§ Task to carry out:
The lines to return run from the start of the material below through the line holding "succession et la", both included; please give them back exactly, minus the pictures.

--

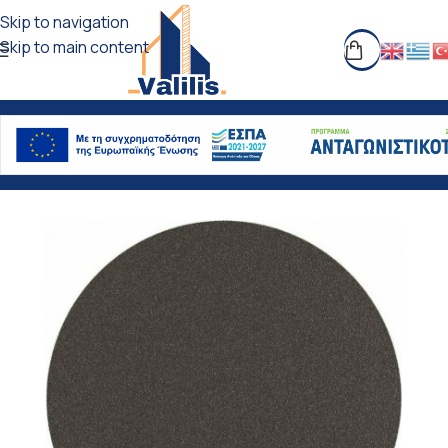
Skip to navigation
Skip to main content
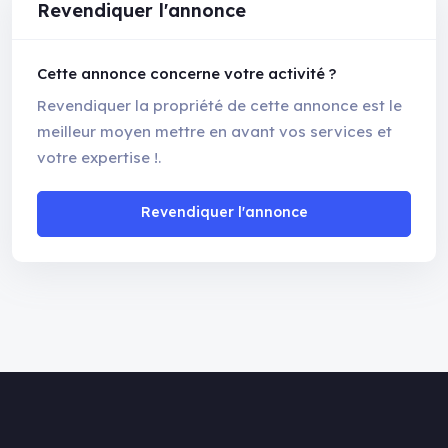
Revendiquer l'annonce
Cette annonce concerne votre activité ?
Revendiquer la propriété de cette annonce est le
meilleur moyen mettre en avant vos services et
votre expertise !.
Revendiquer l'annonce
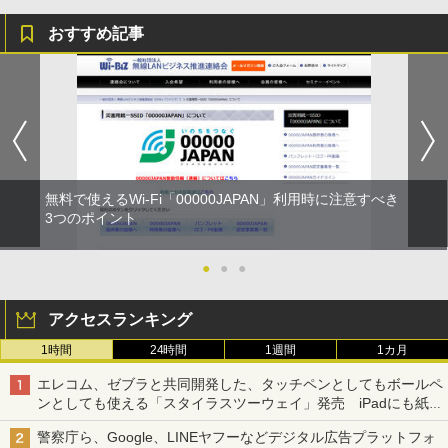
おすすめ記事
無料で使えるWi-Fi「00000JAPAN」利用時に注意すべき
3つのポイント
●
●
●
アクセスランキング
1時間
24時間
1週間
1カ月
エレコム、ゼブラと共同開発した、タッチペンとしてもボールペ
ンとしても使える「スタイラスツーウェイ」発売 iPadにも紙に
も、持ち替えずに書き込める
警察庁ら、Google、LINEヤフーなどデジタル広告プラットフォ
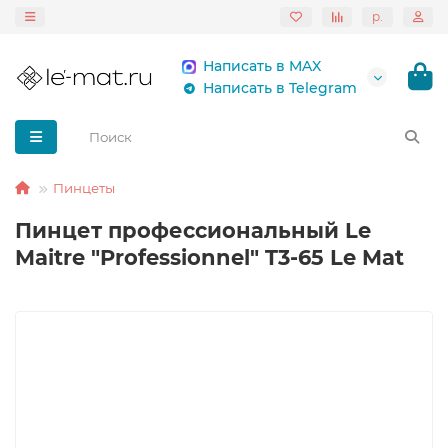
р.
Написать в MAX
Написать в Telegram
Пинцеты
Пинцет профессиональный Le
Maitre "Professionnel" T3-65 Le Mat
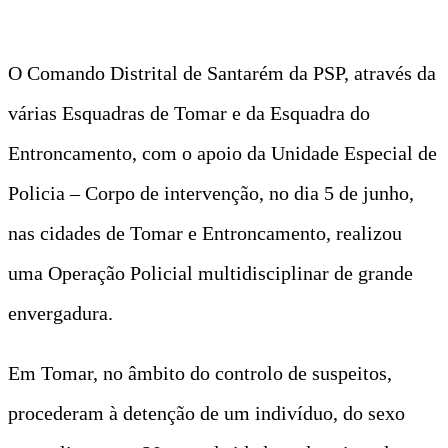
O Comando Distrital de Santarém da PSP, através da
várias Esquadras de Tomar e da Esquadra do
Entroncamento, com o apoio da Unidade Especial de
Policia – Corpo de intervenção, no dia 5 de junho,
nas cidades de Tomar e Entroncamento, realizou
uma Operação Policial multidisciplinar de grande
envergadura.
Em Tomar, no âmbito do controlo de suspeitos,
procederam à detenção de um indivíduo, do sexo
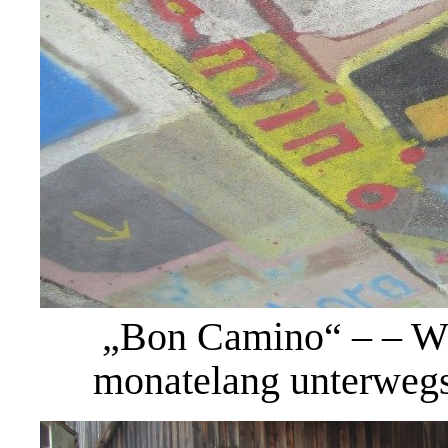
„Bon Camino“ – – Wi
monatelang unterweg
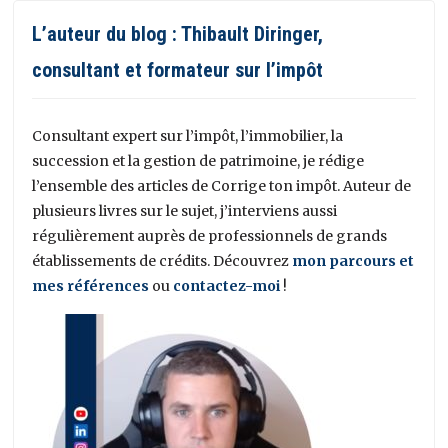
L’auteur du blog : Thibault Diringer,
consultant et formateur sur l’impôt
Consultant expert sur l’impôt, l’immobilier, la
succession et la gestion de patrimoine, je rédige
l’ensemble des articles de Corrige ton impôt. Auteur de
plusieurs livres sur le sujet, j’interviens aussi
régulièrement auprès de professionnels de grands
établissements de crédits. Découvrez
mon parcours et
mes références
ou
contactez-moi
!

--

§ Response to this exercise:
Skip to navigation
Skip to main content
Revendiquer l'annonce
Cette annonce concerne votre activité ?
Revendiquer la propriété de cette annonce est le
meilleur moyen mettre en avant vos services et
votre expertise !.
Revendiquer l'annonce
おすすめ記事
無料で使えるWi-Fi「00000JAPAN」利用時に注意すべき
3つのポイント
●
●
●
アクセスランキング
1時間
24時間
1週間
1カ月
エレコム、ゼブラと共同開発した、タッチペンとしてもボールペ
ンとしても使える「スタイラスツーウェイ」発売 iPadにも紙に
も、持ち替えずに書き込める
警察庁ら、Google、LINEヤフーなどデジタル広告プラットフォ
р.
Написать в MAX
Написать в Telegram
Пинцеты
Пинцет профессиональный Le
Maitre "Professionnel" T3-65 Le Mat
O Comando Distrital de Santarém da PSP, através da
várias Esquadras de Tomar e da Esquadra do
Entroncamento, com o apoio da Unidade Especial de
Policia – Corpo de intervenção, no dia 5 de junho,
nas cidades de Tomar e Entroncamento, realizou
uma Operação Policial multidisciplinar de grande
envergadura.
Em Tomar, no âmbito do controlo de suspeitos,
procederam à detenção de um indivíduo, do sexo
„Bon Camino“ – – Wi
monatelang unterweg
L’auteur du blog : Thibault Diringer,
consultant et formateur sur l’impôt
Consultant expert sur l’impôt, l’immobilier, la
succession et la gestion de patrimoine, je rédige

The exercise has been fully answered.